Source records:

--------------------------------------------------

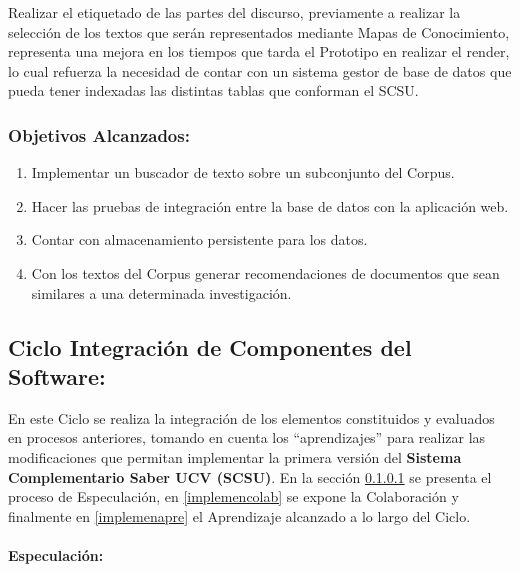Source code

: \documentclass[
  12pt,
  openany]{book}
\begin{document}
Realizar el etiquetado de las partes del discurso, previamente a realizar la selección de los textos que serán representados mediante Mapas de Conocimiento, representa una mejora en los tiempos que tarda el Prototipo en realizar el render, lo cual refuerza la necesidad de contar con un sistema gestor de base de datos que pueda tener indexadas las distintas tablas que conforman el SCSU.

\hypertarget{objetivos-alcanzados-1}{%
\subsubsection{Objetivos Alcanzados:}\label{objetivos-alcanzados-1}}

\begin{enumerate}
\def\labelenumi{\arabic{enumi}.}
\item
  Implementar un buscador de texto sobre un subconjunto del Corpus.
\item
  Hacer las pruebas de integración entre la base de datos con la aplicación web.
\item
  Contar con almacenamiento persistente para los datos.
\item
  Con los textos del Corpus generar recomendaciones de documentos que sean similares a una determinada investigación.
\end{enumerate}

\newpage

\hypertarget{desarrollociclos4}{%
\subsection{Ciclo Integración de Componentes del Software:}\label{desarrollociclos4}}

En este Ciclo se realiza la integración de los elementos constituidos y evaluados en procesos anteriores, tomando en cuenta los ``aprendizajes'' para realizar las modificaciones que permitan implementar la primera versión del \textbf{Sistema Complementario Saber UCV (SCSU)}. En la sección \ref{implemenesp} se presenta el proceso de Especulación, en \ref{implemencolab} se expone la Colaboración y finalmente en \ref{implemenapre} el Aprendizaje alcanzado a lo largo del Ciclo.

\hypertarget{implemenesp}{%
\paragraph{Especulación:}\label{implemenesp}}
\end{document}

--------------------------------------------------

**WORK TASK**
Search the data above for the word "datos" and count the lines where it appears. Only the number should be given.

**WRITTEN RESPONSE**
3